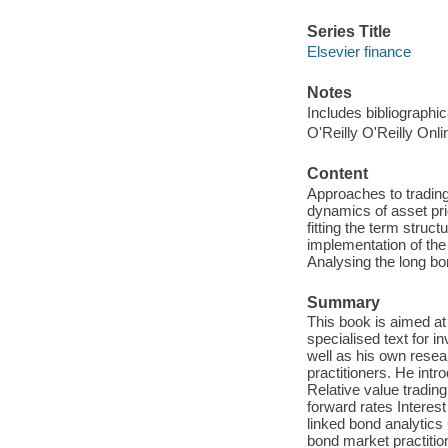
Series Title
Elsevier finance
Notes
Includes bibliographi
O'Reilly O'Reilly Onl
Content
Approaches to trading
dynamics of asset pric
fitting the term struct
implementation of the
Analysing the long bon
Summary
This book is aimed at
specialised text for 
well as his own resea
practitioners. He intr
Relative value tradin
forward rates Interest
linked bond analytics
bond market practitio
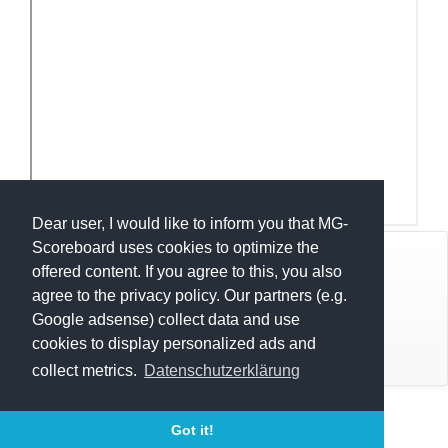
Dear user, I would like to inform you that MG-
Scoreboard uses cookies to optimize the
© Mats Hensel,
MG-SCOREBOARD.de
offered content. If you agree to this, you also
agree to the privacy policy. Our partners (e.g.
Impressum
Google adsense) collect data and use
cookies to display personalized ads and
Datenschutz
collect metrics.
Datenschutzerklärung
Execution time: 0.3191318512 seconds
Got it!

-------

Your answer must be a verbatim copy of the entries above, with no images included.

Series Title
Elsevier finance
Notes
Includes bibliographi
O'Reilly O'Reilly Onl
Content
Approaches to trading
dynamics of asset pric
fitting the term struct
implementation of the
Analysing the long bon
Summary
This book is aimed at
specialised text for 
well as his own resea
practitioners. He intr
Relative value tradin
forward rates Interest
linked bond analytics
bond market practitio
Dear user, I would like to inform you that MG-
Scoreboard uses cookies to optimize the
© Mats Hensel,
MG-SCOREBOARD.de
offered content. If you agree to this, you also
agree to the privacy policy. Our partners (e.g.
Impressum
Google adsense) collect data and use
cookies to display personalized ads and
Datenschutz
collect metrics.
Datenschutzerklärung
Execution time: 0.3191318512 seconds
Got it!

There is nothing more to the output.